Myra. The truth was that Faith hadn’t thought deeply about her in years. She sent her the obligatory Christmas cards and the wedding and baby announcements when she and Mac had married and when Liam had been born, but nothing deeper than that. She’d received only the most perfunctory cards from her mother in return and never had a phone call in all the years she’d been gone from Nashville. She wasn’t even sure her mother had her phone number, if she really thought about it.

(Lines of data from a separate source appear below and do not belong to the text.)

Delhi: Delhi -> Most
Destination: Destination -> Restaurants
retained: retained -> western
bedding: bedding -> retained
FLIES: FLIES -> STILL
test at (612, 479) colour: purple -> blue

But now Myra might be her and Liam’s only option. Mac had been the breadwinner. The one who paid the bills. Faith’s job at the Tourist Bureau was more of a part time thing to keep them in little luxuries like movies and new shoes. Mac’s job with the canneries on the boats was what paid the mortgage, the car payments, and contributed to the savings and retirement plans they tried to maintain.

She tried to think clearly. The painkillers they’d given her were making her thoughts foggy and rambling. What was their situation? Would she have to bite the bullet and call her mother?

The truth was that the thought of staying in Alaska now that Mac was gone was almost terrifying to her. She couldn’t return to their home, the scene of that horrifying crime, and ever feel comfortable and safe again like she had before. It was impossible. No one could expect it of her, could they?

What if they just left? Sell the house, pay the bills off with what remained of Mac’s life insurance after the funeral, and just leave. She could go home again.

Since she’d left Nashville after high school and moved to Boston with a friend, she’d never returned. Honestly never even thought about going back. Why would she? Her mother and her weren’t close and Mac had been her world from that point forward.

Together they’d moved to Maine, following the fishing trail, and from there they’d come to Alaska, in further pursuit of the fishing jackpot. A jackpot they’d never found, although their life here was
a nicer one than in the lower 48, as the locals called all the states that weren’t Alaska.

But, she couldn’t just pick up that life where they’d left off. When that man and his daughter had pushed their way into their home they had ended any hope of letting them return to anything that bordered on normal.

What was normal anymore anyway, she wondered idly, letting the painkillers have their way with her thoughts and feelings. They needed Mac to be normal. She needed to still be pregnant with Mac’s baby for normal to exist and neither or those things were possible. Therefore, normal wasn’t possible. And if normal was impossible, then maybe other things that used to be impossible were now possible. And that meant going home to Nashville and Myra. Maybe it was time for Liam to meet his grandmother.